Rewrite the rows below, changing every "collection date" to "date collected" and keeping everything else the same. Leave out the pictures.

Data items:
|---|

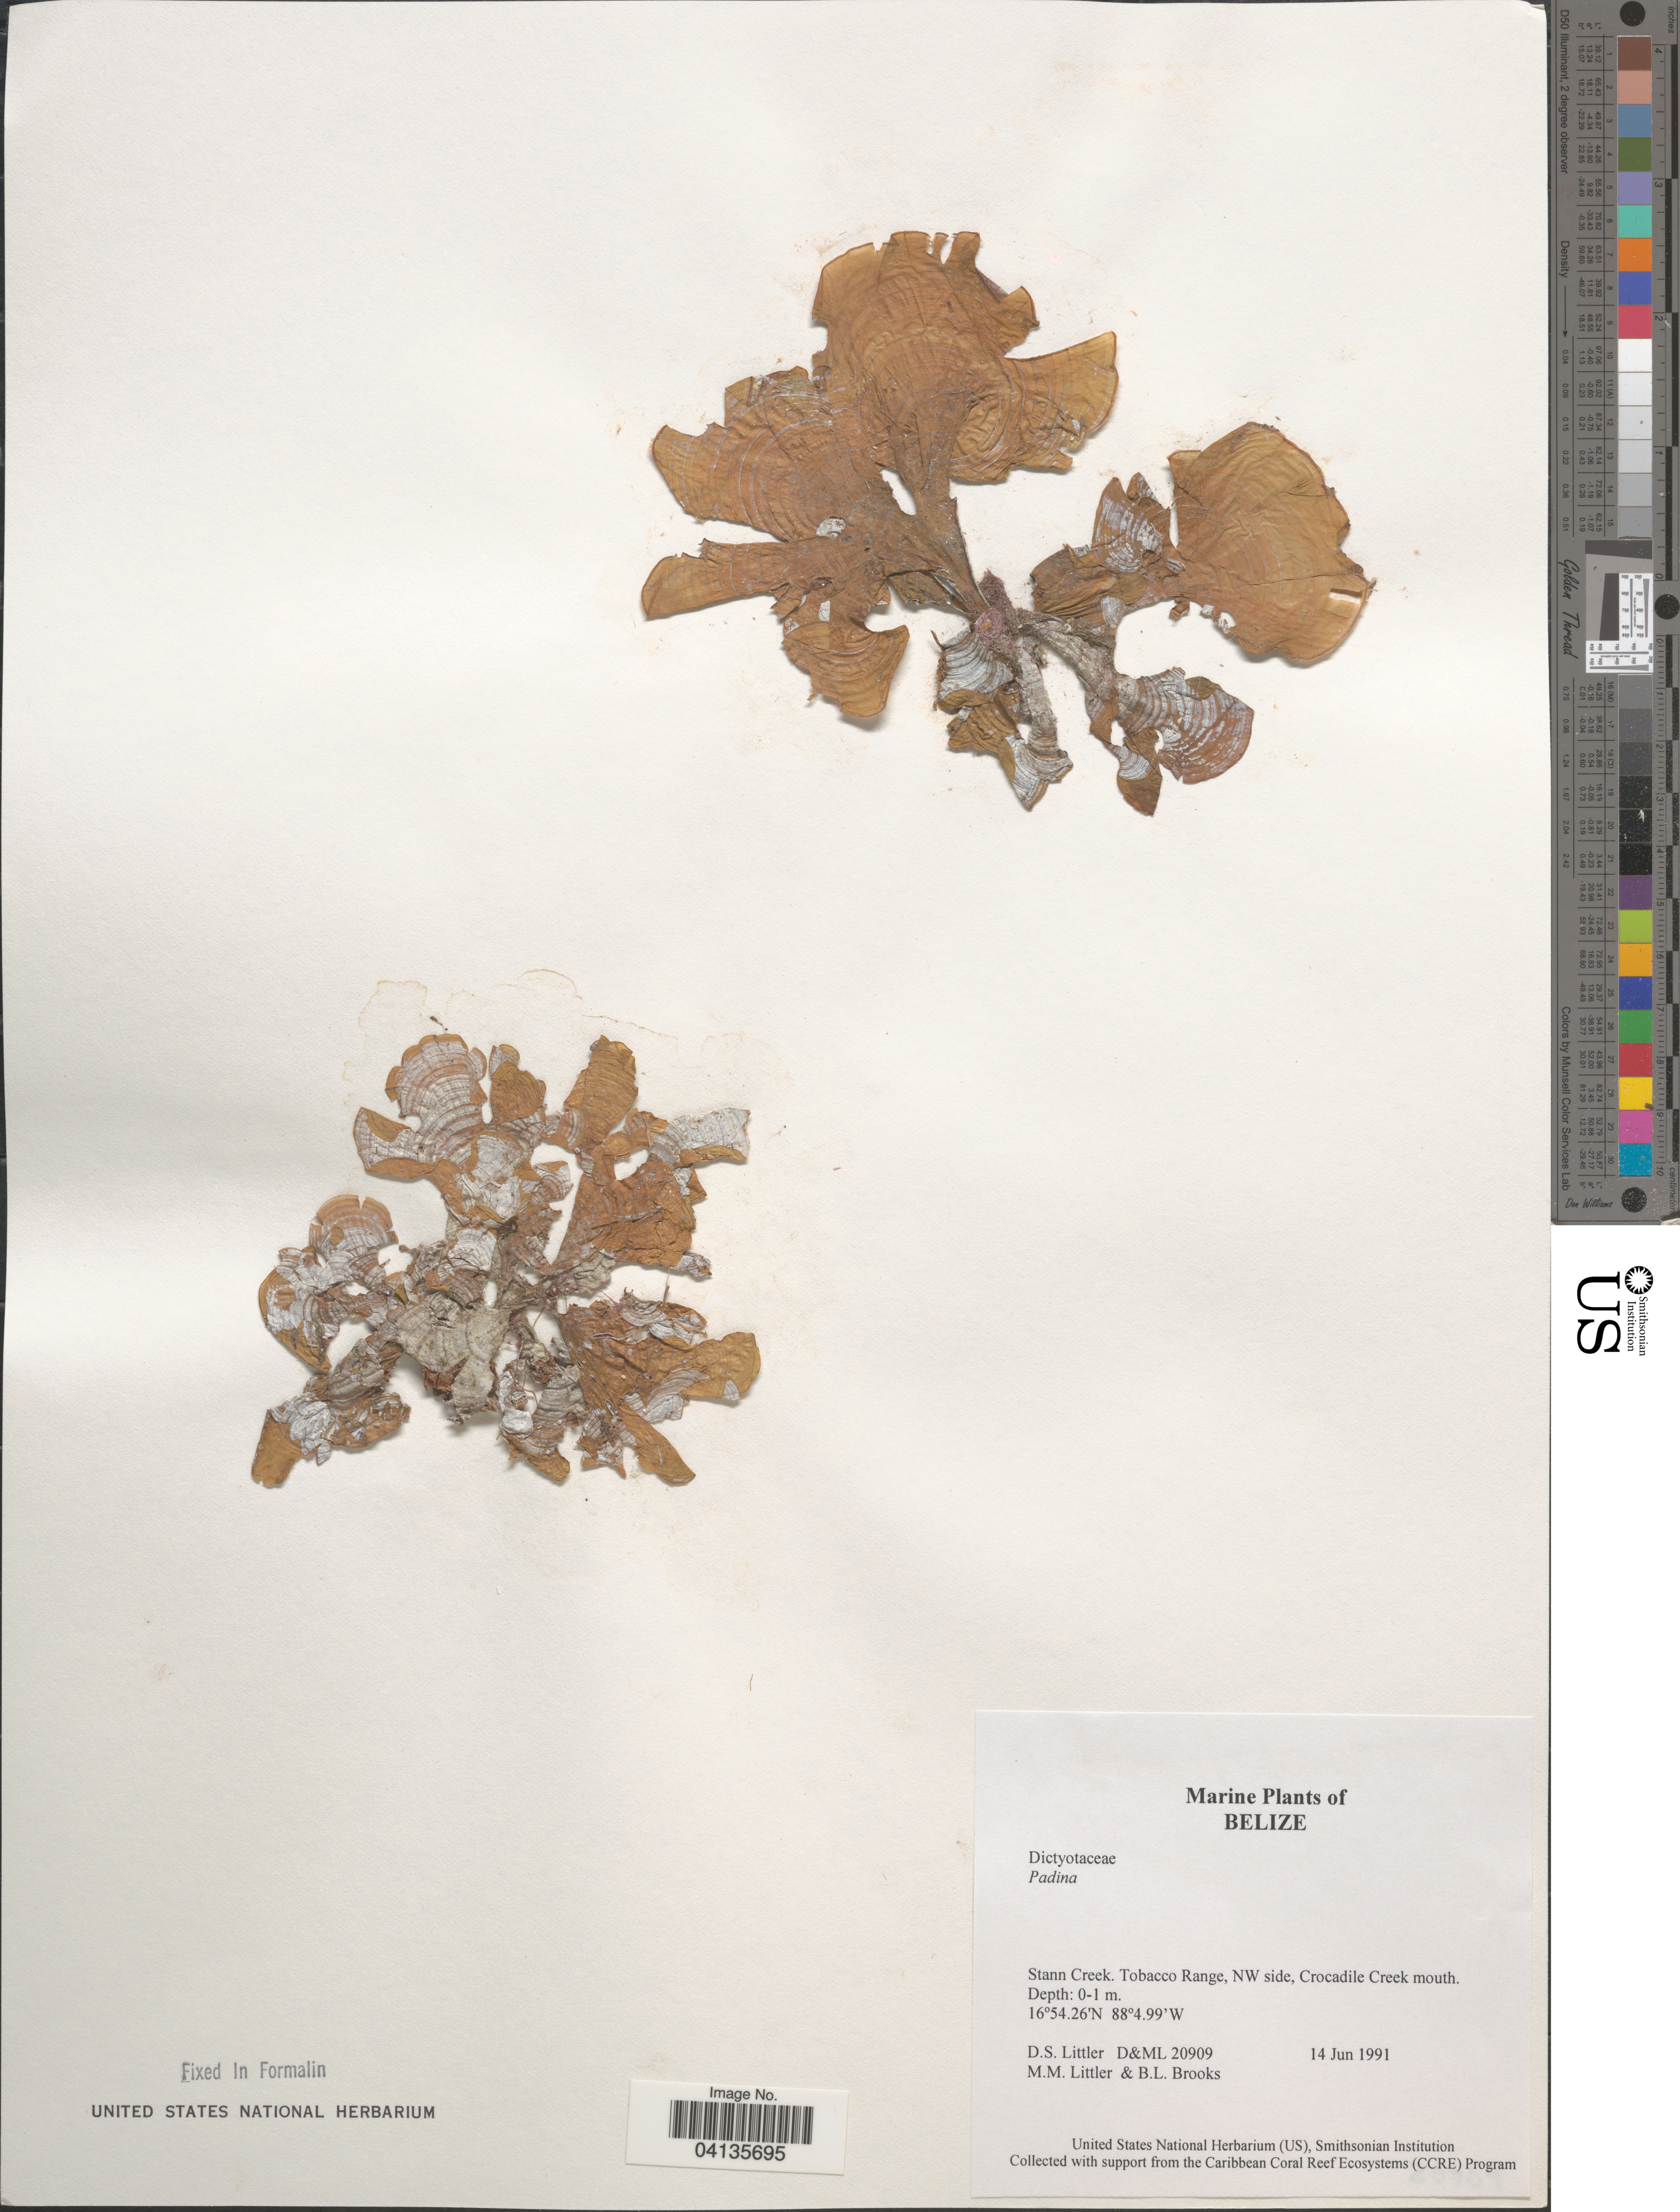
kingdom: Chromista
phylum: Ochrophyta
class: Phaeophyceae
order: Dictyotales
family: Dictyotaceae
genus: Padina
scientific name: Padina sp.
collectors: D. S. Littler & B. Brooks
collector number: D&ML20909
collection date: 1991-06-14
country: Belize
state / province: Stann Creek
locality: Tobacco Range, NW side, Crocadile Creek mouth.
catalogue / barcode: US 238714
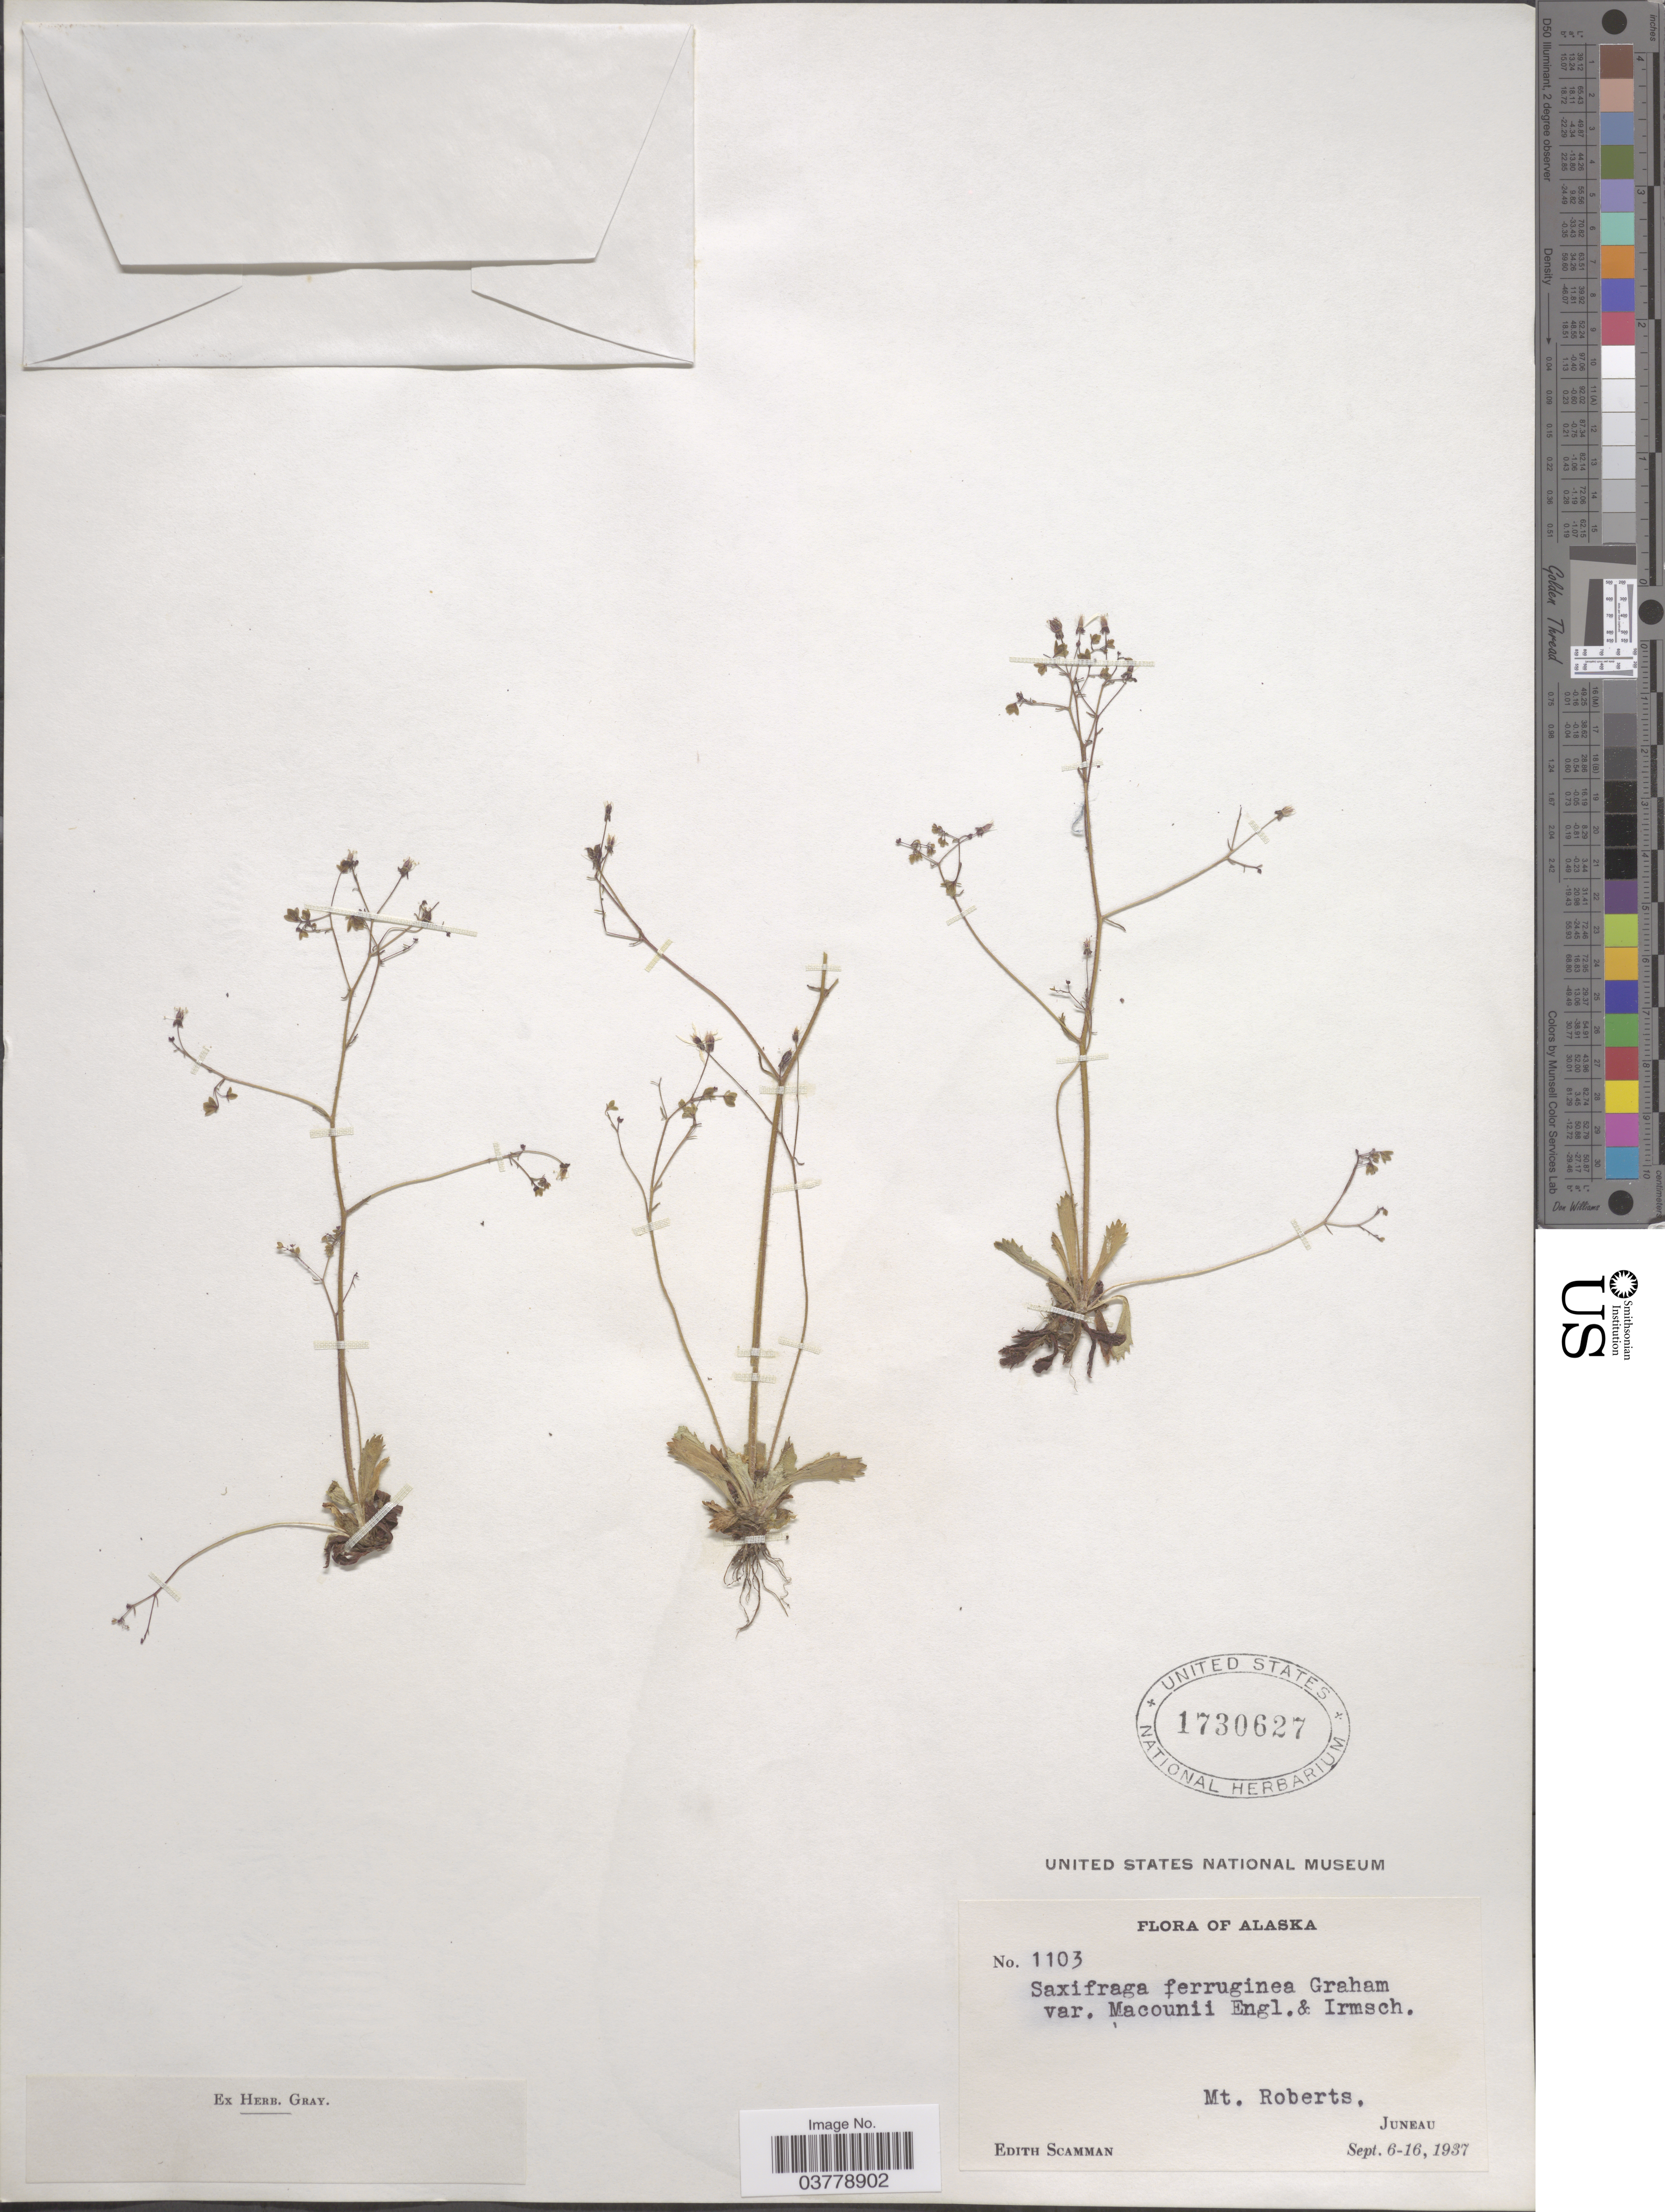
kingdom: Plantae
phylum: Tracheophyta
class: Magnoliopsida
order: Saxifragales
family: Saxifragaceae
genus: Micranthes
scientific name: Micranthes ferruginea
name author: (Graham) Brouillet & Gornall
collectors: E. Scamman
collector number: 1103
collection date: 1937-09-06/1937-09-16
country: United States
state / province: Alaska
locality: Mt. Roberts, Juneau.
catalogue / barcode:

|---|

## OUTPUT OF THE EXERCISE
kingdom: Chromista
phylum: Ochrophyta
class: Phaeophyceae
order: Dictyotales
family: Dictyotaceae
genus: Padina
scientific name: Padina sp.
collectors: D. S. Littler & B. Brooks
collector number: D&ML20909
date collected: 1991-06-14
country: Belize
state / province: Stann Creek
locality: Tobacco Range, NW side, Crocadile Creek mouth.
catalogue / barcode: US 238714
kingdom: Plantae
phylum: Tracheophyta
class: Magnoliopsida
order: Saxifragales
family: Saxifragaceae
genus: Micranthes
scientific name: Micranthes ferruginea
name author: (Graham) Brouillet & Gornall
collectors: E. Scamman
collector number: 1103
date collected: 1937-09-06/1937-09-16
country: United States
state / province: Alaska
locality: Mt. Roberts, Juneau.
catalogue / barcode:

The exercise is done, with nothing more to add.